Incidentally, there's no 'echo' or 'reverb' edit buttons because these effects are uneditable inside Garage Band: they're either on or off with an amount value, both of which can be set from the iControl.
Getting Into The Garage
I was never that taken with Garage Band, even as a freebie. But Garage Band 2 is much better. The initial basic options for recording and crucially, editing, your own MIDI or audio data have been very much enhanced. You still need ideas, but Garage Band is now more useful for someone who might have a little creative ambition, offering more room for growth for those who are introduced to the idea of creating tracks by stacking the supplied loops.

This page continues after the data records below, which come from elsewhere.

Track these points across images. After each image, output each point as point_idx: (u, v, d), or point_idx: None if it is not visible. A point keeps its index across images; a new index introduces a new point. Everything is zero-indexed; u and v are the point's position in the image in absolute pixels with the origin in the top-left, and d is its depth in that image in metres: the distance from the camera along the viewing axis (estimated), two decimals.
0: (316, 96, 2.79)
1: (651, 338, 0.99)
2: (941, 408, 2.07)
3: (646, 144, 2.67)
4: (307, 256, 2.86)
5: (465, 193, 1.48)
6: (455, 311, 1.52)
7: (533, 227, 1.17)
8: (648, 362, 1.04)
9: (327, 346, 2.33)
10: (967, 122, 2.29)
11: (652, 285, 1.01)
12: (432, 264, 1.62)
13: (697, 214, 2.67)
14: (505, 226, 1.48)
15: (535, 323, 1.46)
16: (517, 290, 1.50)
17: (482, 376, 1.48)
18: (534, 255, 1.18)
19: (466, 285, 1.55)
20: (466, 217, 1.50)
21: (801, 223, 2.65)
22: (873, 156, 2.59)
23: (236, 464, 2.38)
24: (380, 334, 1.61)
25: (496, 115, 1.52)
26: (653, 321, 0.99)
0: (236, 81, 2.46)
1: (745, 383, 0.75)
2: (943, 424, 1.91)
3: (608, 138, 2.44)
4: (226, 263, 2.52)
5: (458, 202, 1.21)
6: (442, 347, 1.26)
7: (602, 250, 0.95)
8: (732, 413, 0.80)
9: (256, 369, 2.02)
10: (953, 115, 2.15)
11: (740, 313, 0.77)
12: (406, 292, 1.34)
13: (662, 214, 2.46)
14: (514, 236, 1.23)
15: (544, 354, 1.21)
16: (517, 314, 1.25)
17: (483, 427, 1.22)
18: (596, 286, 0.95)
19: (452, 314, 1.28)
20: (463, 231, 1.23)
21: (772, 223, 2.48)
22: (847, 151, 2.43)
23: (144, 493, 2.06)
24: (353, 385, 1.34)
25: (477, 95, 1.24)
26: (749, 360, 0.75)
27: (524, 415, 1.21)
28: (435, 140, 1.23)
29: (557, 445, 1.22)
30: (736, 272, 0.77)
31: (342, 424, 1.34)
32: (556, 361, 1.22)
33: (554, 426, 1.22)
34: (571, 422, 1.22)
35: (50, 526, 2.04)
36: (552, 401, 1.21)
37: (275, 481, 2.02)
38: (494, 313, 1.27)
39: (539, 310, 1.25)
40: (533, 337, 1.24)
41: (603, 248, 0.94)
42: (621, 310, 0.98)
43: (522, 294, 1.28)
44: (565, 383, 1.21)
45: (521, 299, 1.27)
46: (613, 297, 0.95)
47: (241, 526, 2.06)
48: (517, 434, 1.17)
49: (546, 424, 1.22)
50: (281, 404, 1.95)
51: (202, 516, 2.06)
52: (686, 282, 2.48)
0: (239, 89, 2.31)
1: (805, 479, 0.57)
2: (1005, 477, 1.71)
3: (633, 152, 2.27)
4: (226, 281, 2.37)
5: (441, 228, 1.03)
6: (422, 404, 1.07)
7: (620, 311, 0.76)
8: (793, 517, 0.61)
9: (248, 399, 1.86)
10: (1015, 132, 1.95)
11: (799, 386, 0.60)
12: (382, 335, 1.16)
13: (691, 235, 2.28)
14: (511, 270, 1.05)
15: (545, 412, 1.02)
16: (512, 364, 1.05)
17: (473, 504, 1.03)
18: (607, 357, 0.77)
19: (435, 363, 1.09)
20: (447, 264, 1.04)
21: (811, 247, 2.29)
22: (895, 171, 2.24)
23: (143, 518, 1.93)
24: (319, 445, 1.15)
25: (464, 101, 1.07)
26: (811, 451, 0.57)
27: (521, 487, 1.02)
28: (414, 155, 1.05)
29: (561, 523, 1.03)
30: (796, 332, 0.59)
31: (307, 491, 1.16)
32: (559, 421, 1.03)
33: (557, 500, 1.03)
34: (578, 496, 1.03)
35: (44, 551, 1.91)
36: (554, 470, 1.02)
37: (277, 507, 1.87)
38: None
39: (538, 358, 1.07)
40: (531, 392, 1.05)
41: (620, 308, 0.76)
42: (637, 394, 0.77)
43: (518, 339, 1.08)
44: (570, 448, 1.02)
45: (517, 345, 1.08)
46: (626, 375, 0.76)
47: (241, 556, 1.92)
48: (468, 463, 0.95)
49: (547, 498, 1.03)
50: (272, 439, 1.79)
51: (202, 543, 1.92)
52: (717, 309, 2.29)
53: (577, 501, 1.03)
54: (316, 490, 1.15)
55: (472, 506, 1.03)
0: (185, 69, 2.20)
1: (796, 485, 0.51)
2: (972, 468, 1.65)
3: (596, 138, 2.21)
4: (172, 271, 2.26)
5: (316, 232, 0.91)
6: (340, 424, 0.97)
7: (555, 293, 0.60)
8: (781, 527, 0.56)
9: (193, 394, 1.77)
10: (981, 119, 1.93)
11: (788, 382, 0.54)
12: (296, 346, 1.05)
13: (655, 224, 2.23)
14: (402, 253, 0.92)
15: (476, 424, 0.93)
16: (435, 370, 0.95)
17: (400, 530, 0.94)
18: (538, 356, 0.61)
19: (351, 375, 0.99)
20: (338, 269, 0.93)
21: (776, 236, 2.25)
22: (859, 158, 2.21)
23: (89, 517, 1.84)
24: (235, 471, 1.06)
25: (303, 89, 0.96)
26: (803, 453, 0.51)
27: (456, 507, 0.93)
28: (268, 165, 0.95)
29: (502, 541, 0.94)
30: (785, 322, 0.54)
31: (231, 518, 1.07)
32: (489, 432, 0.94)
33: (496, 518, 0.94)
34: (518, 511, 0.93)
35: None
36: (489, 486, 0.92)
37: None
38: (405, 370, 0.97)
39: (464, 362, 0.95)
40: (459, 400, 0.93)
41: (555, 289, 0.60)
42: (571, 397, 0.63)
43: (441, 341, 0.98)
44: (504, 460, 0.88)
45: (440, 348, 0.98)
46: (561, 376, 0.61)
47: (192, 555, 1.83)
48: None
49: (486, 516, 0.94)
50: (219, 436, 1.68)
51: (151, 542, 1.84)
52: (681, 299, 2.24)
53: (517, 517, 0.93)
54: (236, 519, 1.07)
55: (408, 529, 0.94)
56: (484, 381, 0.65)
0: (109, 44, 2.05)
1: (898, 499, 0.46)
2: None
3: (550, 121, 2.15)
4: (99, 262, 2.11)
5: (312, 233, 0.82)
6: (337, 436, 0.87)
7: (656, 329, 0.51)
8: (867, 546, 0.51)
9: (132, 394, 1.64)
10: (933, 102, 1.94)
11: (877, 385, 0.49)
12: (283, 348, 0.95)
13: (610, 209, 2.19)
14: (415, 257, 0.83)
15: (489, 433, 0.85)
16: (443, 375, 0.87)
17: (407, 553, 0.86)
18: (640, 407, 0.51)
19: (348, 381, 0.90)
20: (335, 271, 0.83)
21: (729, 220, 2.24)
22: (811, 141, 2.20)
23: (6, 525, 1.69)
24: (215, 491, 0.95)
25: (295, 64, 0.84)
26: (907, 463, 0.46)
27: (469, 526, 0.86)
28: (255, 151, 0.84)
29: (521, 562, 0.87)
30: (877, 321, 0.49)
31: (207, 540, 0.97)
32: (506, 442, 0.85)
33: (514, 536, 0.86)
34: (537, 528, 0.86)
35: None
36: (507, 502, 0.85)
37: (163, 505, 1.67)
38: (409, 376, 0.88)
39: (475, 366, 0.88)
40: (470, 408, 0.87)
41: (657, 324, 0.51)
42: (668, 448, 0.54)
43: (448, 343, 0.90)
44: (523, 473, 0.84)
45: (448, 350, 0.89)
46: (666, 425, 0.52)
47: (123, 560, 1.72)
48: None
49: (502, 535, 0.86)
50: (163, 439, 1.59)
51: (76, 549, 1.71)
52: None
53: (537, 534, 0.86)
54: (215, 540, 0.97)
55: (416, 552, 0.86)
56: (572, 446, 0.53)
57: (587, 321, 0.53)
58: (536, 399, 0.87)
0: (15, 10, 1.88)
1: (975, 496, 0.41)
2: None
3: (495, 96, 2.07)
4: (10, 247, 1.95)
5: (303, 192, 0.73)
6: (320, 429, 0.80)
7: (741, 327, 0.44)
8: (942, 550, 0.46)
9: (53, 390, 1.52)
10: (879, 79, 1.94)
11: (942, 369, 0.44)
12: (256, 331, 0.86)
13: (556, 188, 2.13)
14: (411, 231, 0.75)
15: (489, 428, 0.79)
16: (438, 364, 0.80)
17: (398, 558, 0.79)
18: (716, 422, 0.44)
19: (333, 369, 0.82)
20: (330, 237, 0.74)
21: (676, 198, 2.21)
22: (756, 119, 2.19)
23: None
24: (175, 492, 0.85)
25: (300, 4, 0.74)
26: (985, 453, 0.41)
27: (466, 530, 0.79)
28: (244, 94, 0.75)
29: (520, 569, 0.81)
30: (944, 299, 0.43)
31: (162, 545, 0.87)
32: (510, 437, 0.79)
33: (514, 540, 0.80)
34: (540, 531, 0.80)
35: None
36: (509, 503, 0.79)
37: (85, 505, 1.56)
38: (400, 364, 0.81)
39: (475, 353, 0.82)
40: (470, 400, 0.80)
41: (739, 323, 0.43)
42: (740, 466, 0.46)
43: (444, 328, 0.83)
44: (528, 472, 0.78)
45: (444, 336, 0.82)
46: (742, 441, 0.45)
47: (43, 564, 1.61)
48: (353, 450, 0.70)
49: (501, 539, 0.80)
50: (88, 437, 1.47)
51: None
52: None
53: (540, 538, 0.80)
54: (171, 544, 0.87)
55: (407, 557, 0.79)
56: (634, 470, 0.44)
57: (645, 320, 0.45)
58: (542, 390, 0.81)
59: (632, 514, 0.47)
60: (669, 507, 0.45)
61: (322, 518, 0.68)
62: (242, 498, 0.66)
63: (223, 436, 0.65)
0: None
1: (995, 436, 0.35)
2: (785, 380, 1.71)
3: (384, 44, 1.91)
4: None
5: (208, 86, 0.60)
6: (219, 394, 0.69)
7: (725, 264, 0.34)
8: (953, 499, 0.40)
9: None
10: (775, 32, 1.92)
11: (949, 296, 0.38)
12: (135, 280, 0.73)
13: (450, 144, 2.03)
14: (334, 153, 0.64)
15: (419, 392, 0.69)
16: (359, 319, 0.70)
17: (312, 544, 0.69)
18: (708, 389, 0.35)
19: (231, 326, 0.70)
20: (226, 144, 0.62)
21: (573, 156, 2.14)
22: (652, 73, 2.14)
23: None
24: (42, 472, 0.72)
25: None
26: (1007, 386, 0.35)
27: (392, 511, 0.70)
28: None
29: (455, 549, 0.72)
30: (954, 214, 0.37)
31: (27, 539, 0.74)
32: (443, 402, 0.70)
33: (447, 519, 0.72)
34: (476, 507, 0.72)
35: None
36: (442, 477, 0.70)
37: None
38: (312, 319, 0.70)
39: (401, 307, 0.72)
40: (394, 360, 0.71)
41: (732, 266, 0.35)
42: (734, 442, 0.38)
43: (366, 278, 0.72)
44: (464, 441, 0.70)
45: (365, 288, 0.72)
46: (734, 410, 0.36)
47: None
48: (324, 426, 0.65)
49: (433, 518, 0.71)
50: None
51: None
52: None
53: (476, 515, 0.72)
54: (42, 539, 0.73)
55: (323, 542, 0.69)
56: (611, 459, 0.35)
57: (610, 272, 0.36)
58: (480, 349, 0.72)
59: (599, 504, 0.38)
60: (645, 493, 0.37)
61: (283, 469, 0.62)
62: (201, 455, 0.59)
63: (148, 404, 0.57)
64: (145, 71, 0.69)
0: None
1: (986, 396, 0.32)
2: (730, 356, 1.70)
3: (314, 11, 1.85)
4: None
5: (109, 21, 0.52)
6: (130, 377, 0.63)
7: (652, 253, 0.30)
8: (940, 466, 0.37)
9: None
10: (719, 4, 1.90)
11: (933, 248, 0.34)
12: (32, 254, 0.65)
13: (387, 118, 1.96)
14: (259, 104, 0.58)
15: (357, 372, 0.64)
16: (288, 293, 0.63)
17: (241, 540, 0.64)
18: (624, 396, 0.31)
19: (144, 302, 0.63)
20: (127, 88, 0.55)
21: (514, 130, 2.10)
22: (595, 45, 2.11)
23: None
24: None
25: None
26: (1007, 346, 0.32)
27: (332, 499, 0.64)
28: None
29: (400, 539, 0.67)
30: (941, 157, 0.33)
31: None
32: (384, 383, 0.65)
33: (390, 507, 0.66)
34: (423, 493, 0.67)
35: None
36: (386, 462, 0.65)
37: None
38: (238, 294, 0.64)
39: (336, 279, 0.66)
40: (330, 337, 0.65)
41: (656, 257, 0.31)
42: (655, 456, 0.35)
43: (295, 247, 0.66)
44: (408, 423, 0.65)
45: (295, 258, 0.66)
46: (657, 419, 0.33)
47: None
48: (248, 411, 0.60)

The interface is simple and the terminology is made more comprehensible to the novice computer musician ('Align to...' is used in place of 'quantise', for example). Certainly, the loops are there if you really want them (and I must admit that I've borrowed the odd drum loop or two as a way of quickly mapping out a song), but they're no longer Garage Band's main reason for existence. The program also feels a lot less bloated than the first release. The supplied Apple Loops still take up a lot of disk space, and the Garage Band application is huge, but the whole thing seems to zip along much more smoothly — I notice things like this on my soon-to-be-retired 450MHz G4!
There isn't really a lot more to say. In describing the available facilities, I've introduced practically everything the iControl does. Of course, as I've already explained, there are things you can't do with iControl, although sometimes this is because Garage Band itself doesn't offer the facility (iControl button presses and controller moves, for example, can't be recorded by Garage Band for automated playback, because the software doesn't support this option yet). But there are plenty of Garage Band features you can't access. There's no way to enable or disable the metronome, access track-edit windows, or change tempo, and there are no file-management options. But these features, and any further metering or display options, would have added more components and increased the controller's cost. And if M Audio had gone this far, you'd still have needed to use an ASCII keyboard and mouse for track editing and file naming, say. In general, the balance is largely right.
If there's a problem, it's the same one I mentioned at the start of this article — if you design a dedicated controller for a certain piece of software, you immediately put off all the people who don't use that software. And any major changes to the software can potentially leave the hardware behind. There was considerable excitement a couple of years ago at the idea of a dedicated controller for Propellerhead's Reason, proposed by Novation. However, in the end, what Novation brought to market was the Remote 25 — a generic, non-specific controller.
Furthermore, although Garage Band may be installed on all current and many other Macs, not every user will be playing with it — do you use everything Apple puts on your hard drive? And PC users will never, as far as I know, get the chance of using Garage Band, which permanently locks out a large number of potential users.
Despite these concerns, if you do meet the criteria for using iControl, it's a great product. I enjoyed working with it tremendously and found that it elegantly opened up those aspects of Garage Band that it can reach. And working with this controller also caused me to reassess Garage Band in a favourable light. Now, I couldn't imagine working full-time with Garage Band without an iControl in tow.